■ FRAGMENTO DE TEXTO:

────────────────────

La perspectiva desde (los asalariados de) un país industrializado
El libre comercio con países menos desarrollados o la deslocalización incrementa las
importaciones y de rebote el paro. (Y en el caso de deslocalización, puede que también
parcialmente se reduzcan las exportaciones): Dejamos de producir un producto
determinado porque, de acuerdo con el tipo de cambio de la moneda extranjera, al
comerciante mayorista le sale más a cuenta comprar el producto a un fabricante extranjero,
de un país con salarios mucho más bajos. Y, además, el sistema permite hacerlo aunque
como país no tengamos con qué pagar a ese fabricante extranjero, lo que lleva a la
administración a endeudarse con algún prestamista internacional. Si obviamos esto último,
el resultado inmediato es un incremento del paro y, a cambio, una cierta reducción del
precio final del producto en cuestión para los consumidores nacionales. A medio/largo
plazo debería funcionar la segunda fase (recolocación de los parados en otras actividades);
pero a juzgar por las estadísticas de paro –y de jubilaciones anticipadas- en los países
europeos, parece que el mecanismo de la segunda fase tiene grandes dificultades para
funcionar.

────────────────────

Entradas de datos guardadas
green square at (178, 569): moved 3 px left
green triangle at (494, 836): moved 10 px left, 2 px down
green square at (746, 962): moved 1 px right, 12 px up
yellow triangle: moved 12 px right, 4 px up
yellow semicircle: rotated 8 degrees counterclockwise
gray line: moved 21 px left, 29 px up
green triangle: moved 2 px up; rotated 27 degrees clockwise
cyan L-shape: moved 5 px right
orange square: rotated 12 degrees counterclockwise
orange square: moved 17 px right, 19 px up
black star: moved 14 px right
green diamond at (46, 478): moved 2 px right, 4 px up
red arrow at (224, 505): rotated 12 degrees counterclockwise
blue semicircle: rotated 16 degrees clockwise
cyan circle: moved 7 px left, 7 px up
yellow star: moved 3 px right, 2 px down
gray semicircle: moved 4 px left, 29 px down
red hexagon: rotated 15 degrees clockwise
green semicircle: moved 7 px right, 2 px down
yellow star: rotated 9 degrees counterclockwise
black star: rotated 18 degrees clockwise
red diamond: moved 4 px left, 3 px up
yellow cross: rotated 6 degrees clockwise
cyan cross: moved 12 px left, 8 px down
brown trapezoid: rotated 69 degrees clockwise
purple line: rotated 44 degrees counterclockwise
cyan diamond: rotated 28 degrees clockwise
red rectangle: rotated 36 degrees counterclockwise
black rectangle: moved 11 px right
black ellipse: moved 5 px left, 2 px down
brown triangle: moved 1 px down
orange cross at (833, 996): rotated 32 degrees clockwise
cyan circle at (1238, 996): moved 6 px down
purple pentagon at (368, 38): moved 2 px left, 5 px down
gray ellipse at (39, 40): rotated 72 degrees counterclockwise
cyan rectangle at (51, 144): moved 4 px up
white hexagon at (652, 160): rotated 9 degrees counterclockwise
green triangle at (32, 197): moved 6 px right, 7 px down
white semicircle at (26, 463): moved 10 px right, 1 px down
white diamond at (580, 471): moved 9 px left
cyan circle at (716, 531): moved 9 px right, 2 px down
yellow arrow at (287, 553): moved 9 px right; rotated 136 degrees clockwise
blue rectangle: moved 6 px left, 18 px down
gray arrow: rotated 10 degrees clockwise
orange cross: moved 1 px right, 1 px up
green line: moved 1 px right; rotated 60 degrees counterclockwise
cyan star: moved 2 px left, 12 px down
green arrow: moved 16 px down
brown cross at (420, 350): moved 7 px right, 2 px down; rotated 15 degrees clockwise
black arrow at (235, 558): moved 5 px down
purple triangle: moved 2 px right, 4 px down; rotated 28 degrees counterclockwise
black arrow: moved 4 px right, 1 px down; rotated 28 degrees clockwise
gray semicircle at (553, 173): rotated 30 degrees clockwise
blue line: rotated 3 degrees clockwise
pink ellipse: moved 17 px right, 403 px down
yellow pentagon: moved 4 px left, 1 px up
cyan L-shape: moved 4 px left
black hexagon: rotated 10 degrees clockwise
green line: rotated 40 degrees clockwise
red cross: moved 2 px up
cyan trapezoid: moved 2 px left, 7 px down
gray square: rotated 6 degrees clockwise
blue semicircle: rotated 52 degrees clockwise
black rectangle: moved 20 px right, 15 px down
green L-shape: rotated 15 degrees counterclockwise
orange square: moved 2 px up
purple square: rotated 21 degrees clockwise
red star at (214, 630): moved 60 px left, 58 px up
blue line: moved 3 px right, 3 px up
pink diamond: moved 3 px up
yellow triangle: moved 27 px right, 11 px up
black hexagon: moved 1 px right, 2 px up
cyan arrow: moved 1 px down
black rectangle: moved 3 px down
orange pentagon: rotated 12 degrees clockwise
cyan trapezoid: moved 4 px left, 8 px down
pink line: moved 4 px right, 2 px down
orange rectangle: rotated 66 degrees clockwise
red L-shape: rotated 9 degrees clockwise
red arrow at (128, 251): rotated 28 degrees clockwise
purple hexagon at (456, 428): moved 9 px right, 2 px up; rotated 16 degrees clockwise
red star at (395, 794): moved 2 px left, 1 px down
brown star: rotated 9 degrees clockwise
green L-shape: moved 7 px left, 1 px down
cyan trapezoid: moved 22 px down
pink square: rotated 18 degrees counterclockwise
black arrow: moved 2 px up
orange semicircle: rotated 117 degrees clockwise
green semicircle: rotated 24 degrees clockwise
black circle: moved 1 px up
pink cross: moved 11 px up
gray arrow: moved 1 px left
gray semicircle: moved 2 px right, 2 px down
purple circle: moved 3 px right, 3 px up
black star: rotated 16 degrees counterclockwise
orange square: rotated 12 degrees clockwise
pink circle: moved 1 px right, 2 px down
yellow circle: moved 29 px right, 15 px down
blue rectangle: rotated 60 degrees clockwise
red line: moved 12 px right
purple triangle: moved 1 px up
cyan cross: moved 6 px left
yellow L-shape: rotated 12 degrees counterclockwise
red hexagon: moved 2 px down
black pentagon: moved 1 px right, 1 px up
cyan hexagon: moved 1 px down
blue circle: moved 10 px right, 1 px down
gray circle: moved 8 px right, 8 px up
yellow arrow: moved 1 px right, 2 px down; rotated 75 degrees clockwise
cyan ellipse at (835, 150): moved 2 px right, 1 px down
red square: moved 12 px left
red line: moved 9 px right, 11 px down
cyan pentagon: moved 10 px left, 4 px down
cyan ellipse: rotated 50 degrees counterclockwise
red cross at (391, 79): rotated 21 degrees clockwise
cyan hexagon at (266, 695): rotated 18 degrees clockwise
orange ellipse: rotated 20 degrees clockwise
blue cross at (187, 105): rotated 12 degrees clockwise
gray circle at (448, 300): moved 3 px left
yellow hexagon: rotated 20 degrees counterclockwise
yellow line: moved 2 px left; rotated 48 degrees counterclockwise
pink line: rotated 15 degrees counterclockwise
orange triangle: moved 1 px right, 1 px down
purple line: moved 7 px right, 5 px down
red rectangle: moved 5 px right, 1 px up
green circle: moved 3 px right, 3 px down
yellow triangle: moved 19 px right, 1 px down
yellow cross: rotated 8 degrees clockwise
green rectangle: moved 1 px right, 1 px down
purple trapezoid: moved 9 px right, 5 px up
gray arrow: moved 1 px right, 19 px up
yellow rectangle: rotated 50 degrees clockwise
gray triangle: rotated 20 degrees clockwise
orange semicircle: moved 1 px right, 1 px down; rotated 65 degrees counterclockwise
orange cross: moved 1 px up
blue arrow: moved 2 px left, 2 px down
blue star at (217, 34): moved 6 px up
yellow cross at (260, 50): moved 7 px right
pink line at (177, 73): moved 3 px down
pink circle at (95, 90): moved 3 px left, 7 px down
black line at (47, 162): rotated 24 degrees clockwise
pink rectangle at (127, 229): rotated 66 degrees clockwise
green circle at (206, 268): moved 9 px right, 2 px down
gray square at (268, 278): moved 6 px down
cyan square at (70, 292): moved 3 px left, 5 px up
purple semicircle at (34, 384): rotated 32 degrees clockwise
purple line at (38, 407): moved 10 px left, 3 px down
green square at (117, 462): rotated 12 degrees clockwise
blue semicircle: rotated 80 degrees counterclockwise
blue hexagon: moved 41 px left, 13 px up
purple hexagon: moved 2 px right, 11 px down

────────────────────

■ TAREAS:
1. Enumera los agentes económicos (personas, grupos o instituciones) que se nombran en el texto sobre el libre comercio, incluido su título.
2. Prosigue el texto sobre el libre comercio y la deslocalización después de su última frase.

■ RESPUESTAS:
1.
- Asalariados
- Comerciante mayorista
- Fabricante extranjero
- Administración
- Prestamista internacional
- Consumidores nacionales
- Parados

2.
La estrategia de bajar algo los salarios de los trabajadores de las empresas afectadas
para así poder competir, además de ser laboralmente injusta por cargar el problema que
genera el sistema (economía de mercado totalmente abierta) en un grupo social específico,
ni siquiera es objetivamente una solución, porque siendo el coste de la vida superior en el
país importador, los salarios de los trabajadores afectados no podrán ser tan bajos como en
el país exportador, menos desarrollado.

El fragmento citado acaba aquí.